Dirjen EBTKE Pastikan Pajak Karbon Berlaku Juli 2022
Lokasi Pembangkit Listrik Tenaga Uap (PLTU) Bengkulu yang berkekuatan 2x100 megawatt. (Foto: ANTARA)

Bagikan:

JAKARTA - Direktur Jenderal Energi Baru Terbarukan dan Konservasi Energi (EBTKE) Kementerian ESDM, Dadan Kusdiana memastikan penerapan pajak karbon akan dimulai pada Juli mendatang.

Menurut Dadan, penerapan pajak akan akan mendorong pengelola PLTU untuk lebih meningkatkan pemanfaatan dari energi lain.
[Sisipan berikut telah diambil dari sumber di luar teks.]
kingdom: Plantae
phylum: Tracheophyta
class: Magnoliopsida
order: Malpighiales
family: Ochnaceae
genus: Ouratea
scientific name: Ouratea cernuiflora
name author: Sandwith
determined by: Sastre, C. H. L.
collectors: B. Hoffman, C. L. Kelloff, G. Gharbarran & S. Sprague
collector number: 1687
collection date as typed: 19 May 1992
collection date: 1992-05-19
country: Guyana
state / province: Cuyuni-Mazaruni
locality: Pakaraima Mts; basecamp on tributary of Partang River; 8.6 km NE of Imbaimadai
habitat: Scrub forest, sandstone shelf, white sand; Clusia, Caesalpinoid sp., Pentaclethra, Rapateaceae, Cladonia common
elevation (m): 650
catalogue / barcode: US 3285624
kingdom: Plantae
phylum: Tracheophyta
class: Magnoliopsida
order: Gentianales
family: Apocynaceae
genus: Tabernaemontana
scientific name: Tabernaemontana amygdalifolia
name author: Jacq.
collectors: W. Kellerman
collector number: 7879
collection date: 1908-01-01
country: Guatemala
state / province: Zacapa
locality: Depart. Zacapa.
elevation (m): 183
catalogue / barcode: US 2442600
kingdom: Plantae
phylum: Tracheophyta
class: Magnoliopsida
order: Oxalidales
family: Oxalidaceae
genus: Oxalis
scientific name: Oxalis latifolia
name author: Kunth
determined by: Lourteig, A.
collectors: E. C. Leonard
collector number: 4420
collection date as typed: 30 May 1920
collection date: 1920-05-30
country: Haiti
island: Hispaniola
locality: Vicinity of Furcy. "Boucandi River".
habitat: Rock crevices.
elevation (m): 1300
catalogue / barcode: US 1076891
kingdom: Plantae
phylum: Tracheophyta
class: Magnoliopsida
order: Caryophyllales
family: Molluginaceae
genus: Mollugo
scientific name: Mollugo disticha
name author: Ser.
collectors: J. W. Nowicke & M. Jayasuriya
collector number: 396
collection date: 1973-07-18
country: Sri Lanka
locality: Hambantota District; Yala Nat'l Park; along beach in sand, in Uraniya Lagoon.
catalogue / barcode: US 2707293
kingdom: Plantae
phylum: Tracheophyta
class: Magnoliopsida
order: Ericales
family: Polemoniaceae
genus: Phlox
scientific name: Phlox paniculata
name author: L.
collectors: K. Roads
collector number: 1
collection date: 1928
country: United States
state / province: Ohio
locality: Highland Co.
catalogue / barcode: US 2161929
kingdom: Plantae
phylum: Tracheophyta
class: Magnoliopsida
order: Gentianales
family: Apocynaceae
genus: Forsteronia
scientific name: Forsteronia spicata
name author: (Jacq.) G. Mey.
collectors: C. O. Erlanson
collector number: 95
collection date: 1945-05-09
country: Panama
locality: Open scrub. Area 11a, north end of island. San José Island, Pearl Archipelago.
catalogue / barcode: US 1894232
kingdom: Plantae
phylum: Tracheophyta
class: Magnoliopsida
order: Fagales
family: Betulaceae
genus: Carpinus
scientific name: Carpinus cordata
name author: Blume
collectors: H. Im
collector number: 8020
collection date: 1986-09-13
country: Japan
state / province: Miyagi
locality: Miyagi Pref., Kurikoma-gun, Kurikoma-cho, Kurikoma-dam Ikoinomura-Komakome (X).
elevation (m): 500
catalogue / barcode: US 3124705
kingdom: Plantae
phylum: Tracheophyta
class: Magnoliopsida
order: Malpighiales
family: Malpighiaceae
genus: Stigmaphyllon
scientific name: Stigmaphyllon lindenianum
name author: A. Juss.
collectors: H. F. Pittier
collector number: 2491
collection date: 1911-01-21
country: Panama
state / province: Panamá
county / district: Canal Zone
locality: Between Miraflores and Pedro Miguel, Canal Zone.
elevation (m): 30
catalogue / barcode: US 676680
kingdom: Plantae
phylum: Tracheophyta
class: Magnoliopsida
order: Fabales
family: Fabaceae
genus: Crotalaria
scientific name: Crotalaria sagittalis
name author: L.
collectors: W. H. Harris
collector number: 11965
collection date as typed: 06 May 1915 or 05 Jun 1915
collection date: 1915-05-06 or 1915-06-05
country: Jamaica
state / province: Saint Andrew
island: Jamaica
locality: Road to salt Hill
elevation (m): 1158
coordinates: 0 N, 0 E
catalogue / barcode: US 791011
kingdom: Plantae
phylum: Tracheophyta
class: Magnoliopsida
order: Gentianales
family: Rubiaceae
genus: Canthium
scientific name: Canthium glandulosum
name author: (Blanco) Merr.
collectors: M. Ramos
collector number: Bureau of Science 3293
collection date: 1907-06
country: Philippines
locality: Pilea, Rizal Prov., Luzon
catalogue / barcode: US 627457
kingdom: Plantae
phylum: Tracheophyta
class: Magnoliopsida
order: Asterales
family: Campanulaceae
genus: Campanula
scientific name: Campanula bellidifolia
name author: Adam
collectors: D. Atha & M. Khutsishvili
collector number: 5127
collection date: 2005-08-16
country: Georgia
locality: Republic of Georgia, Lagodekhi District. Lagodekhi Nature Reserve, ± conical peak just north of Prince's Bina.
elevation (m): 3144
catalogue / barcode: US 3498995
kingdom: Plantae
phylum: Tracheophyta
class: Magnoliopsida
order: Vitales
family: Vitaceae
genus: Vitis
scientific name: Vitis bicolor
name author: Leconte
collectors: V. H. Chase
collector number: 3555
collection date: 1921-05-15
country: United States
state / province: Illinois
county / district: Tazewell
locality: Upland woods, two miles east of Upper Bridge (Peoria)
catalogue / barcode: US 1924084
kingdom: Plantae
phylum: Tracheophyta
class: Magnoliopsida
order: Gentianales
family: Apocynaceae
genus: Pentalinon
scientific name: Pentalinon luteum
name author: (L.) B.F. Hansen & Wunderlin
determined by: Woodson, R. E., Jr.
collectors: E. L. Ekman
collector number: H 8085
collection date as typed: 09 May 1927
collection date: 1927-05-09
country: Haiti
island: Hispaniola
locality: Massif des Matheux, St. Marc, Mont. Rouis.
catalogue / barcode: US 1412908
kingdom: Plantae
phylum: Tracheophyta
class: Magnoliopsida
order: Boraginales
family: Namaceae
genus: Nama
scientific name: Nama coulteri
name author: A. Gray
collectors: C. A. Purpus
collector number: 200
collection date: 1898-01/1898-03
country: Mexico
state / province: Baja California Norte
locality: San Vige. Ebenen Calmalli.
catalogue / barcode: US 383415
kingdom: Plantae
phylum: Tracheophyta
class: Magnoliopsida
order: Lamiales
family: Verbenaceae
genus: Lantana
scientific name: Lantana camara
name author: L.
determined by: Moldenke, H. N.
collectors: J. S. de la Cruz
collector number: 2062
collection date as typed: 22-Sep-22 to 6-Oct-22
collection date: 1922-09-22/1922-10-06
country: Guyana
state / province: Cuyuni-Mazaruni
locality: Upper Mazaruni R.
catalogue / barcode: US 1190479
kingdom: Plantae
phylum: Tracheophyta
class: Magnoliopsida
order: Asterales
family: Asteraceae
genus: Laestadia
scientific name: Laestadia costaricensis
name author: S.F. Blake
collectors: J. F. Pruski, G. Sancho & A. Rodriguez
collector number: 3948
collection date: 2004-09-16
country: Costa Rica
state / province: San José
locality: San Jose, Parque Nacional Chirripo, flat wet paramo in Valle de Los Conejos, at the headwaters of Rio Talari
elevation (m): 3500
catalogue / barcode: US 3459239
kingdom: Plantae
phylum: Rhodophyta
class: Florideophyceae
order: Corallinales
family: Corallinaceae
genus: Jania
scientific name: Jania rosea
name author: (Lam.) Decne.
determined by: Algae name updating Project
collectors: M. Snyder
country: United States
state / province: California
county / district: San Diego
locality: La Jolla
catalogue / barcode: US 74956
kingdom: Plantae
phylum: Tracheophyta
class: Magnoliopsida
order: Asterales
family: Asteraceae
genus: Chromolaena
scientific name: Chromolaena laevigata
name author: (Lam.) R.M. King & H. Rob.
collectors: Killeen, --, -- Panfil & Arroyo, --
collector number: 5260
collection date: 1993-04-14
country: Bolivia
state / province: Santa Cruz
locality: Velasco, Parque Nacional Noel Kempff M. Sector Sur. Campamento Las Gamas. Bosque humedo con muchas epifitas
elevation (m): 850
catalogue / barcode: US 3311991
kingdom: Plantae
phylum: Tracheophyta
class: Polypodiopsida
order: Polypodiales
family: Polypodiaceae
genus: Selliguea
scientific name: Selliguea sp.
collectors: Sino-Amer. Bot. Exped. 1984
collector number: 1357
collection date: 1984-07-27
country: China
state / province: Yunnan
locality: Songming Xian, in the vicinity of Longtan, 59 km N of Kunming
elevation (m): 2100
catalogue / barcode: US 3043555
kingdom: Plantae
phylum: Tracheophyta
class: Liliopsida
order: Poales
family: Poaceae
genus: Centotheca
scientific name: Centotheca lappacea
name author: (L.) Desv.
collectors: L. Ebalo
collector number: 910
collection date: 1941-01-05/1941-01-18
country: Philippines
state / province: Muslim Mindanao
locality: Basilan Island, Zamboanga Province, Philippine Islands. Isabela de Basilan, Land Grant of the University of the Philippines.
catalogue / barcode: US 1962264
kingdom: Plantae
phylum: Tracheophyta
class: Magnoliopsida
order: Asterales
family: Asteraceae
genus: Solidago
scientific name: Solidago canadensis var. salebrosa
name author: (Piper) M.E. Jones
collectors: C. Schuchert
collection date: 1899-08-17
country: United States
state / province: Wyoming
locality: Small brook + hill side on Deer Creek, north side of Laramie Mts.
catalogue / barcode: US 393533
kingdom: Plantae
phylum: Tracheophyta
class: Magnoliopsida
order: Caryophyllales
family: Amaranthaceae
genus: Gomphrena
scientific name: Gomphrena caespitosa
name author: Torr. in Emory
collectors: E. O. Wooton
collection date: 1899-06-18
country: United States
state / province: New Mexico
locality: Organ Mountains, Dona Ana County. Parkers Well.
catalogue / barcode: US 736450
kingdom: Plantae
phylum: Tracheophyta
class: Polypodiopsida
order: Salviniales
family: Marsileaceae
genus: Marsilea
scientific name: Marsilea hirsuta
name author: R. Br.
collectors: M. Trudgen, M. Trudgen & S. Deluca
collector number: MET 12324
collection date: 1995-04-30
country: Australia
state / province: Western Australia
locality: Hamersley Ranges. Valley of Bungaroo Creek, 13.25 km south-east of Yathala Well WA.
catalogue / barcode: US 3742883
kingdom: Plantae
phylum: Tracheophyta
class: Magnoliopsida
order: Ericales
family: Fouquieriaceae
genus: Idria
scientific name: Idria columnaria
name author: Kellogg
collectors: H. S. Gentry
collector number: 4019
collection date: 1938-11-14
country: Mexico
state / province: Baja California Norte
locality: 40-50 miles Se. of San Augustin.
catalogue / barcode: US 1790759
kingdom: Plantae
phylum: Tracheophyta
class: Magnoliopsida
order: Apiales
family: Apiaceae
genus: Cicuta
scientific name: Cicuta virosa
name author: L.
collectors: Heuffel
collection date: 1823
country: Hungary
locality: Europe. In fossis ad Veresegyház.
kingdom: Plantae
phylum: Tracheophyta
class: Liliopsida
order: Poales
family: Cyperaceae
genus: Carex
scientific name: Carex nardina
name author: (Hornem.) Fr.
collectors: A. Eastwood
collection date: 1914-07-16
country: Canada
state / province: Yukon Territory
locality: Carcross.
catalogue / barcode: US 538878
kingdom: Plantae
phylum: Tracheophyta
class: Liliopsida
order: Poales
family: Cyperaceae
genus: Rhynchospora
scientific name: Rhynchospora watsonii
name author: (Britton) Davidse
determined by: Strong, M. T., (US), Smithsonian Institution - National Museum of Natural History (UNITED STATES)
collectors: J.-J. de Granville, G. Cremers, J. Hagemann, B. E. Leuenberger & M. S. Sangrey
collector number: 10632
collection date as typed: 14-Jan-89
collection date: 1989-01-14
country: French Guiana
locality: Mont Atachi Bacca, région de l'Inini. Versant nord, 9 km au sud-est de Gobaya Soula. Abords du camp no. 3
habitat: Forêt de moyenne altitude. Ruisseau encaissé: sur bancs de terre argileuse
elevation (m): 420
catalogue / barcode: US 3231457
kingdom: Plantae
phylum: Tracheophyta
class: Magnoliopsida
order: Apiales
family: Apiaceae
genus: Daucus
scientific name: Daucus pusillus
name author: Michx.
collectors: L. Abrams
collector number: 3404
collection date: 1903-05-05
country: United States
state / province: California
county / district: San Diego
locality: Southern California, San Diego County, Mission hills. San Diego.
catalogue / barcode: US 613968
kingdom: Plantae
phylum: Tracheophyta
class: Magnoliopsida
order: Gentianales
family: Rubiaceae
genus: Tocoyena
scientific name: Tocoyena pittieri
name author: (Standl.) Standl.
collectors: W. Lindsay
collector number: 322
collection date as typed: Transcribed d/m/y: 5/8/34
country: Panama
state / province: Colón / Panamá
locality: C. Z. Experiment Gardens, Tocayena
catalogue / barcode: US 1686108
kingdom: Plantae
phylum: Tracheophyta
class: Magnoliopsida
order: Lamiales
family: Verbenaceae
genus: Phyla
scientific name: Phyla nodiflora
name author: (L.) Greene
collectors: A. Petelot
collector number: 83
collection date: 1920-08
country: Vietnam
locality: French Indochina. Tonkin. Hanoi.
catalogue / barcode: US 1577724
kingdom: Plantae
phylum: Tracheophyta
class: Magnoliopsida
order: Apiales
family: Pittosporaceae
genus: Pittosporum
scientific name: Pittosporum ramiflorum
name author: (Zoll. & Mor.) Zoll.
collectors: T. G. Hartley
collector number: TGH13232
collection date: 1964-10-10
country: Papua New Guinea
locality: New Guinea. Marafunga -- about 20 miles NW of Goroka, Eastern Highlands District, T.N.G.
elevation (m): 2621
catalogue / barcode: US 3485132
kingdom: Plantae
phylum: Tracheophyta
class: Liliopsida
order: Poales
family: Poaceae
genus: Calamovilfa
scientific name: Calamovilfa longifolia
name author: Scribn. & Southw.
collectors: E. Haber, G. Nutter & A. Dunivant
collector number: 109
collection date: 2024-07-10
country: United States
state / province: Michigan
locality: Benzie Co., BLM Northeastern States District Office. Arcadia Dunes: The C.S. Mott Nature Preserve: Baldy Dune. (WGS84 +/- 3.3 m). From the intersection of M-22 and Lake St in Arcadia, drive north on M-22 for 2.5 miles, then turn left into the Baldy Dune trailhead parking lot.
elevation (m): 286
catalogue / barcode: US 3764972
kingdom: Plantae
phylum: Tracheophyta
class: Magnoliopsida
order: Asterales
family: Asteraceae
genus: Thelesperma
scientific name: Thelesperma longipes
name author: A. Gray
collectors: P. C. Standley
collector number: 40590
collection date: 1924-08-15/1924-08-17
Namun demikian, Dadan menegaskan, program pajak karbon itu nantinya menjadi pembayaran pajak saja.

Dengan penerapan pajak karbon ini, kata dia, diharapkan dapat menekan emisi gas rumah kaca (ERK) dalam mendukung program pemerintah menuju net zero emissions (NZE) pada tahun 2060.

"1 Juli 2022 ini akan kita terapkan pajak karbon agar PLTU dapat gunakan energi lain. Kita tidak berharap program ini menjadi pembayaran pajak saja," ujarnya saat membuka Launching The 11th Indonesia EBTKE ConEx 2022, Kamis 2 Juni.

Di sisi lain, lanjut Dadan, negara tetangga seperti SIngapura saat ini tengah mempersiapkan untuk menaikkan pajak karbonnya demi menaikkan penerimaan negara.

Dadan bilang, ia tidak ingin hanl ini terjadi di Indonesia. Ia berharap, dengan memberlakukan pajak karbon, tidak hanya dapat menaikkan penerimaan negara tapi juga menekan emisi karbon.

Sebelumnya, pemerintah menyatakan pemberlakuan pajak karbon yang awalnya mulai 1 April 2022, diundur menjadi Juli 2022 karena pemerintah masih melakukan koordinasi untuk menyinkronkan peta jalan agar pelaksanaannya berjalan.

Pemerintah menjelaskan terdapat perbedaan di tiap negara termasuk terkait harga sehingga berpotensi menimbulkan kebocoran sehingga peta jalan pengenaan pajak karbon harus benar-benar disiapkan.

Sebelumnya, Direktur Jenderal Ketenagalistrikan Rida Mulyana mengungkapkan, pemerintah telah menyusun prinsip pelaksanaan netralitas karbon dan peta jalan transisi energi, salah satunya melalui penerapan pajak karbon dan perdagangan karbon dengan skema cap and trade and tax.

Penerapan skema cap and trade and tax, sambung Rida, secara khusus diberlakukan bagi Pembangkit Listrik Tenaga Uap (PLTU) Batu Bara dengan kapasitas 25 Mega Watt (MW) hingga 100 MW dan rencananya akan mulai efektif diimplementasikan pada 2023 mendatang.

Namun secara rinci, pemerintah membagi penetapan Batas Atas Emisi GRK (BAE) pada tiga klasifikasi, yaitu PLTU non Mulut Tambang dengan kapasitas di atas 400 MW, PLTU non Mulut Tambang dengan kapasitas 100-400 MW, dan PLTU Mulut Tambang dengan kapasitas di atas 100 MW.

Pengecualian tersebut dilakukan, ungkap Rida, karena mempertimbangkan faktor pelayanan penyediaan listrik kepada masyarakat.

Lantaran memiliki kapasitasnya kecil, namun secara fungsi PLTU dengan kapasitas 25-100 MW tersebut merupakan tulang punggung suplai kelistrikan di luar Pulau Jawa.

"Jangan sampai mengurangi pelayaanan penyediaan listrik, karena karbon tinggi kemudian ditutup dan gelap gulita, itu buat kita tidak elok. Kalau ini ditutup karena alasan emisi, sementara penggantinya belum ada, jangan sampai seperti itu," ungkap Rida.

Kementerian ESDM sendiri tengah menyiapkan regulasi berupa Rancangan Peraturan Menteri ESDM tentang penyelenggaraan nilai ekonomi karbon (NEK) pembangkit tenaga listrik.

Adapun usulan mekanismenya yakni Surat Persetujuan Teknis Eemisi (PTE) pada PLTU batu bara diterbitkan oleh Menteri ESDM melalui Ditjen Ketenagalistrikan.